Mikki Stevens slips into a floral muumuu and carefully plasters on too much makeup. She is ready to perform in a parade with three dozen other women in her northern Idaho dance troupe, the Red Hot Mamas.
Pushing shopping carts—sometimes walkers—and dancing with mops or pink flamingo inner tubes nestled on their hips, the women flaunt their flamboyant outfits and flash radiant smiles.
They laugh as much as spectators do along parade routes throughout the Northwest. They have performed for two presidential inaugurations, three Macy’s Thanksgiving Day parades, college football bowl games and television shows.
“Our latest fun was doing a precision marching routine with silver mops to the song ‘76 Trombones,’” says Mikki, 70, president and choreographer for the Red Hot Mamas.
Mikki devotes her time to the troupe after she gets off work teaching public speaking at North Idaho College.
Based in Coeur d’Alene, the Mamas launch their spring parade season May 18, performing at the Lilac Armed Forces Torchlight Parade in Spokane, Washington.
“Our surprises for this year might be vacuum cleaners or chopper walkers, sort of like a motorcycle chopper only done on walkers,” Mikki says. “We’ll attach handlebars, tailpipes, motorcycle accessories and costume our traditional muumuus with a motorcycle theme.”
Besides dancing down a parade route, the Mamas provide motivational speakers and perform at fundraisers, assisted living centers, churches and “for anyone who won’t call the cops,” Mikki says.
“We’re zany entertainers and opposition overcomers,” she adds.
Seeing onlookers’ expressions and hearing them laugh, the Mamas know they have achieved their trademarked mission: “Dedicated to exploitation of merriment and enhancement of the ridiculous.”
The troupe’s performance director, Deborah Miranda, 47, says she strives to make eye contact with her audience.
“It’s hard to describe the looks on people’s faces when they see us coming down the street,” she says. “Our amazing costumes, choreography and the crazy music just puts us off the charts. When you see people’s faces light up, you can change their lives for just one little moment. I love, love, love it.”
Deborah, operations manager of Northwest Tile and Floors in Coeur d’Alene, says she became a Mama in 2014 because she wanted to perform in the Macy’s Thanksgiving Day Parade.
As they dance, it is hard to tell who enjoys it more—spectators or the Mamas who connect with their audience.
“Laughter, happy tears, heartfelt joy—those are the things the audiences get from us, but those are the very same things we get from our audiences,” says Karen Welts, 74, a Mama for 22 years.
Karen joined the Mamas in 1997 after retiring as a commercial insurance agent and seeing the women in a Memorial Day parade.
A Nagging Question
Mikki launched the nonprofit troupe in 1991 after she and her husband, Dennis, moved back to their hometown of Coeur d’Alene. Facing her 40s, a timeless question nagged at her.
Is that all there is?
They had lived throughout the West and Alaska. Dennis worked in restaurants and construction. Mikki was a dancer, fitness trainer, body builder, actress and voice animator of several roles, including the teenage Pebbles, the famed Flintstones’ daughter.
To answer her question, Mikki says she envisioned a humorous entertainment and community service ensemble—one where women could “play dress up,” she says. “Dance. Sing. Hug. Wear too much makeup and too many rhinestones. Resurrect dreams. Explore gifts and talents barely imagined. Change the world by spreading hope, humor, light and joy.”
She placed an ad in a local newspaper, inviting women to embrace her vision and perform in a Fourth of July parade.
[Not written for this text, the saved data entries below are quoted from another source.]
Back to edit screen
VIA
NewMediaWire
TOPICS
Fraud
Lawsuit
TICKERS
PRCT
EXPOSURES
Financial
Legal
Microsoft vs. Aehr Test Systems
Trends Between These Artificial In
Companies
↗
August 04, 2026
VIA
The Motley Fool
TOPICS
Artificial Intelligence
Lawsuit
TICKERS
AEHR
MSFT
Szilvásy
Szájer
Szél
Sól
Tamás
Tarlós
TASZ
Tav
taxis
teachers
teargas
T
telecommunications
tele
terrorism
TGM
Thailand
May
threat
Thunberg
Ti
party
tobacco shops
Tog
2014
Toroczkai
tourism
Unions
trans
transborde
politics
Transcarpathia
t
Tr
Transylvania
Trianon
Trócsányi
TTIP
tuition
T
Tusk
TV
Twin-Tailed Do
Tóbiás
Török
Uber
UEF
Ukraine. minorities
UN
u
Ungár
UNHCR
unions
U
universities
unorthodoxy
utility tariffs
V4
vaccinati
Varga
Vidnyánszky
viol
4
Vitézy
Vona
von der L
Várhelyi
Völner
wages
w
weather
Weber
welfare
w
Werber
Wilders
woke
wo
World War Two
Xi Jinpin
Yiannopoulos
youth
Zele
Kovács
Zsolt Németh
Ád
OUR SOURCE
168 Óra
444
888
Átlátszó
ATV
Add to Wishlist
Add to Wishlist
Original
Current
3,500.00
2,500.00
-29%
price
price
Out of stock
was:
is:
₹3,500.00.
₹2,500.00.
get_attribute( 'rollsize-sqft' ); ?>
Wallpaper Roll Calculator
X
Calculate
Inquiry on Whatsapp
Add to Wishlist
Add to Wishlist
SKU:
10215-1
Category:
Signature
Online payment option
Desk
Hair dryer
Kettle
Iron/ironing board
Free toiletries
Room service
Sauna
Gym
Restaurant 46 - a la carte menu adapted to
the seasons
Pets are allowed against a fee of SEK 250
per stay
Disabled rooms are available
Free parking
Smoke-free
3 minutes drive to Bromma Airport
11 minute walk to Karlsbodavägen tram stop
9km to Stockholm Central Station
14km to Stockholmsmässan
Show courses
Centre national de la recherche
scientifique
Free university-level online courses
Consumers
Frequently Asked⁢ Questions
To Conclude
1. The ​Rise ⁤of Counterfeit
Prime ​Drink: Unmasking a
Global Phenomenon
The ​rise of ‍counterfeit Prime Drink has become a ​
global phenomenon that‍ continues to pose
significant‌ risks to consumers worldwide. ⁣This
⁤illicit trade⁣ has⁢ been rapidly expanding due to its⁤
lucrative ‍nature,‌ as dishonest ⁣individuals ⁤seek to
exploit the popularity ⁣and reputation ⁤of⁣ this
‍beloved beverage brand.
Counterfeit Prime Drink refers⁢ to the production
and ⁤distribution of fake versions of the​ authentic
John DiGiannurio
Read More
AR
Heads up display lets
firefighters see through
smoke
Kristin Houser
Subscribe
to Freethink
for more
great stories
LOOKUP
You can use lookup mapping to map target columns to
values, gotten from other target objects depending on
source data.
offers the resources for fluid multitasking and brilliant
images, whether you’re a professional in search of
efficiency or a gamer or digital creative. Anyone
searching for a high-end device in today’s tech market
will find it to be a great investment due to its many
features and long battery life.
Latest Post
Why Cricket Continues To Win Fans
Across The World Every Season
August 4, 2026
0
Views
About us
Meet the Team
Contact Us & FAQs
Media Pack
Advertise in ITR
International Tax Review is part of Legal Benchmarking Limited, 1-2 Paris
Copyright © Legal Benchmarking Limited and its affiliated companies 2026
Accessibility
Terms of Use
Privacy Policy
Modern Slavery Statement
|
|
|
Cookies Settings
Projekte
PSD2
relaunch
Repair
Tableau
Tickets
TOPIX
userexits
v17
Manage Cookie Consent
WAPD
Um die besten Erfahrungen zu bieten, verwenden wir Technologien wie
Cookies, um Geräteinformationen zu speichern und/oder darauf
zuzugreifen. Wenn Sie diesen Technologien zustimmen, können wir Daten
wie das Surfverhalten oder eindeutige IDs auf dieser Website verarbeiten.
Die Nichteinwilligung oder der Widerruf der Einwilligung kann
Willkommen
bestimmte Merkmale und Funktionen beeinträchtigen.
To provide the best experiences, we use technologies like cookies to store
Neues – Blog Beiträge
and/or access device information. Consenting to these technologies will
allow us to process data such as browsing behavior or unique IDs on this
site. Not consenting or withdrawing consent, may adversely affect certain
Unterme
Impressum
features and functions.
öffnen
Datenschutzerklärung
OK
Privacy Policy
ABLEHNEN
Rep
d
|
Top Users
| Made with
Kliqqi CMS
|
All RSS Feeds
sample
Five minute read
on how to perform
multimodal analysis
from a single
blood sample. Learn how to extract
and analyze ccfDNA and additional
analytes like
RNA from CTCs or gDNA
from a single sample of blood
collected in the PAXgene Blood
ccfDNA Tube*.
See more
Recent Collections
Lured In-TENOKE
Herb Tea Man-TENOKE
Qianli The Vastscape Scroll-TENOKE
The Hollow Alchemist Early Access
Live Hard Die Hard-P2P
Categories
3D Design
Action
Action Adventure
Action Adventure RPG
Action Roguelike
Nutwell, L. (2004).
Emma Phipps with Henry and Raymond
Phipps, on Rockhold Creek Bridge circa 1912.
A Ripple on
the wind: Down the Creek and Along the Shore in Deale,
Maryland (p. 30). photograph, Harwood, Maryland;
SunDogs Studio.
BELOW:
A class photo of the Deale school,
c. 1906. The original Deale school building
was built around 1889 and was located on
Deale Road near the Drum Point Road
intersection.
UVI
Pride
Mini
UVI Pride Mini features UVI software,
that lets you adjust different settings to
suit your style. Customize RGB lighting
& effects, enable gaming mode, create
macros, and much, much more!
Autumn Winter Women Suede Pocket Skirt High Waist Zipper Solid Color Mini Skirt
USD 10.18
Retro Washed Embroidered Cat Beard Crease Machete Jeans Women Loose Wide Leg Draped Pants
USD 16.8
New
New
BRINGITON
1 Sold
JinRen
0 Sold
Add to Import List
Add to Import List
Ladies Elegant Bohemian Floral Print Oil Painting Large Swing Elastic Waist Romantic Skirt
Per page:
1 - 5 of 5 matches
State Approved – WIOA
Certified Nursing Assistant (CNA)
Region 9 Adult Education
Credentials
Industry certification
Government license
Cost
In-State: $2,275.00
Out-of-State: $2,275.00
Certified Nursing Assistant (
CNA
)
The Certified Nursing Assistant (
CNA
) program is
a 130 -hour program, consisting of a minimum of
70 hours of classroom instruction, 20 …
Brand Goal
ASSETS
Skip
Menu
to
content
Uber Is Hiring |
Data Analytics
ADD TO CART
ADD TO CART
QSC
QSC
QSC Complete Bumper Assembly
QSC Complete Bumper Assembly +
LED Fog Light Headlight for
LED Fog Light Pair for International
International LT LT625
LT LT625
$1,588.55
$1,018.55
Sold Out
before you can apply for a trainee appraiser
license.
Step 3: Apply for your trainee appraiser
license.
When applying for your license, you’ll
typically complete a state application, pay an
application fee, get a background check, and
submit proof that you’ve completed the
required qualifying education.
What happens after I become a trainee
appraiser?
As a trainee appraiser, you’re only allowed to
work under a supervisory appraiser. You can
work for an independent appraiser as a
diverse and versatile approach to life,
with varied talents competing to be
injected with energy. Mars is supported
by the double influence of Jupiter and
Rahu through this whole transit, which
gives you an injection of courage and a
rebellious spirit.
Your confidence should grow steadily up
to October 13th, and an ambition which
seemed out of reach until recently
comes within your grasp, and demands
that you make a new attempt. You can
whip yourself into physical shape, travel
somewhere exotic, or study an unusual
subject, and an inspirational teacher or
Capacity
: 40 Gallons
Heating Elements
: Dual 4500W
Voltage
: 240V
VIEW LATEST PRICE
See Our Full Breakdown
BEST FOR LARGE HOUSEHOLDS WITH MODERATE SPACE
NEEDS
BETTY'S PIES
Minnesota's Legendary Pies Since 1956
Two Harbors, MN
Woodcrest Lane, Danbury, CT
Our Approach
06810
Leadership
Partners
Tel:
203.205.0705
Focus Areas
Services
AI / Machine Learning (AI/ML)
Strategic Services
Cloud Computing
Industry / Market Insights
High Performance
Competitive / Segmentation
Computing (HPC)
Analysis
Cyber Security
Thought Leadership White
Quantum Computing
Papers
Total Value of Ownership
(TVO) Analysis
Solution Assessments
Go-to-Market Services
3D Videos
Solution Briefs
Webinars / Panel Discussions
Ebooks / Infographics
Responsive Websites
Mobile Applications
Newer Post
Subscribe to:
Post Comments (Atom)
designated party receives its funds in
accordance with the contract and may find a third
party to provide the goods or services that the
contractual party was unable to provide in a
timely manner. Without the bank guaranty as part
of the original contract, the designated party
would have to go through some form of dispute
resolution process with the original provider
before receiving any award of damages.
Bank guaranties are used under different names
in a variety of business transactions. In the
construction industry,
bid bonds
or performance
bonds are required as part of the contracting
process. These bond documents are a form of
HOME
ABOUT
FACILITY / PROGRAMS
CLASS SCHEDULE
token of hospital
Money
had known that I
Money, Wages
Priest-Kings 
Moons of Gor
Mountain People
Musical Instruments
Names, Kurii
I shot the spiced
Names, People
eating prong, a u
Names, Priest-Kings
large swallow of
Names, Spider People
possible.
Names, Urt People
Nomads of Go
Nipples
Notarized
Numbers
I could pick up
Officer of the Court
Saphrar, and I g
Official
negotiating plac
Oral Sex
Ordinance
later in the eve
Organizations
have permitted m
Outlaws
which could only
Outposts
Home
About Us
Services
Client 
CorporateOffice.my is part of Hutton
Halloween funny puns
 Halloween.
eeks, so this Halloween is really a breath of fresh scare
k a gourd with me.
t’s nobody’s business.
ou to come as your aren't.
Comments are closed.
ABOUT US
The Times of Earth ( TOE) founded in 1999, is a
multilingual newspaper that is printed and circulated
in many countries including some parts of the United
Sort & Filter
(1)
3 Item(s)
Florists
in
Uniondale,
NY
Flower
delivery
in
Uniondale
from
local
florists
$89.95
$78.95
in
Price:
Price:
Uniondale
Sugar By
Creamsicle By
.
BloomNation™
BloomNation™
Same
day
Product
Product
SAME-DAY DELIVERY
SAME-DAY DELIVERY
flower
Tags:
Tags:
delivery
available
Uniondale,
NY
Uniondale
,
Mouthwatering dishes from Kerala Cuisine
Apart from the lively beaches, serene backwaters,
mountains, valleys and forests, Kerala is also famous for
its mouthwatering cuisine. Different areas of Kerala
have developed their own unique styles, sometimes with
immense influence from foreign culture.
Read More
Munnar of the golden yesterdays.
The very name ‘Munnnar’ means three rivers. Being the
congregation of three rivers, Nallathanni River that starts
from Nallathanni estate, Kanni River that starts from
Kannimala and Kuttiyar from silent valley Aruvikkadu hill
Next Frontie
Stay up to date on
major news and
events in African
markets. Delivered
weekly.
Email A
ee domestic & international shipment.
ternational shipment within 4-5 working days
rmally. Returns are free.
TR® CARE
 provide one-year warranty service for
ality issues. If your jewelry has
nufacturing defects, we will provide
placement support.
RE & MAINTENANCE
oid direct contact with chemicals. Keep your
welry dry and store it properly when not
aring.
Forty like-minded ladies auditioned, and the Red Hot Mamas came to life.
Ranging in age from 18 to 90, the Mamas have survived life challenges of cancer, joint replacements and loss of loves ones—yet they still manage to smile.
Mikki lives with cancer—a constant reminder to herself to live intensely every day. She attributes her energy and creativity to her spiritual beliefs.
“God’s love walked me through deep depression and cancer,” she says of her incurable follicular lymphoma. “Once you have it, you always have it. Treatments can knock it back. Oncologists don’t call it remission but say, ‘Watch and wait,’ which is good.”
Not all Mamas live in northern Idaho. Long-distance members watch a video, practice, then meet at an event.
“We had a group from Texas dance with us,” Mikki says. “The girls choose which events they want to perform in and commit to those rehearsals. We’ve taken close to 80 Mamas to the two presidential inaugurations.”
They rehearse twice a week at donated parking lots and a dance studio at Spokane Valley Jazzercise. Monthly membership costs $20. The annual costume fee ranges from $100 to $150.
Mikki emphasizes the Mamas’ main purpose is community service.
“Every month, we perform for a fund-raiser or help an individual,” she says. “The big shows are dazzling and bring smiles of joy to countless people, but our steadfast underlying mission is the boots-on-the-ground service to help others.”